DATA PROVIDED
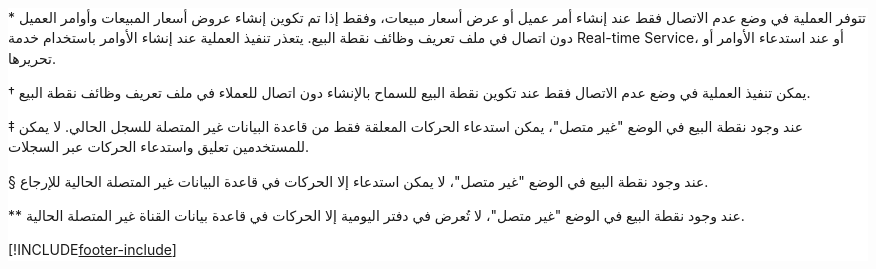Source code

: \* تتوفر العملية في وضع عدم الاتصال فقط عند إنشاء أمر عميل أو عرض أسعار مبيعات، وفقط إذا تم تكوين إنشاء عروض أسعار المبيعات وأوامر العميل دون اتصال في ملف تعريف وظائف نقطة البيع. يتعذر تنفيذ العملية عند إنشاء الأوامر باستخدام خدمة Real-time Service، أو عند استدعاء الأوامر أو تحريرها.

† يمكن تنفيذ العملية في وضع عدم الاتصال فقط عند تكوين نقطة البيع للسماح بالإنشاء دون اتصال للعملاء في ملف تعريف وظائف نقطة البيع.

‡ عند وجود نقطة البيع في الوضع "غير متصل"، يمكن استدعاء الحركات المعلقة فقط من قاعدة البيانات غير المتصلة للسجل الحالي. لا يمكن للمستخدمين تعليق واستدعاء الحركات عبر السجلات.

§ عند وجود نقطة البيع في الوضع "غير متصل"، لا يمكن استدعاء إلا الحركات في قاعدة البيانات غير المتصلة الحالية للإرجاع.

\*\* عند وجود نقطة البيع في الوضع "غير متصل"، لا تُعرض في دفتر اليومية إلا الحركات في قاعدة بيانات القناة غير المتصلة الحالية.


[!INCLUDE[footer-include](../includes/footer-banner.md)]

YOUR GOAL
Pictures do not belong in the copy; repeat the rest of the listing exactly.

OUTPUT
Source code

: \* تتوفر العملية في وضع عدم الاتصال فقط عند إنشاء أمر عميل أو عرض أسعار مبيعات، وفقط إذا تم تكوين إنشاء عروض أسعار المبيعات وأوامر العميل دون اتصال في ملف تعريف وظائف نقطة البيع. يتعذر تنفيذ العملية عند إنشاء الأوامر باستخدام خدمة Real-time Service، أو عند استدعاء الأوامر أو تحريرها.

† يمكن تنفيذ العملية في وضع عدم الاتصال فقط عند تكوين نقطة البيع للسماح بالإنشاء دون اتصال للعملاء في ملف تعريف وظائف نقطة البيع.

‡ عند وجود نقطة البيع في الوضع "غير متصل"، يمكن استدعاء الحركات المعلقة فقط من قاعدة البيانات غير المتصلة للسجل الحالي. لا يمكن للمستخدمين تعليق واستدعاء الحركات عبر السجلات.

§ عند وجود نقطة البيع في الوضع "غير متصل"، لا يمكن استدعاء إلا الحركات في قاعدة البيانات غير المتصلة الحالية للإرجاع.

\*\* عند وجود نقطة البيع في الوضع "غير متصل"، لا تُعرض في دفتر اليومية إلا الحركات في قاعدة بيانات القناة غير المتصلة الحالية.


[!INCLUDE[footer-include](../includes/footer-banner.md)]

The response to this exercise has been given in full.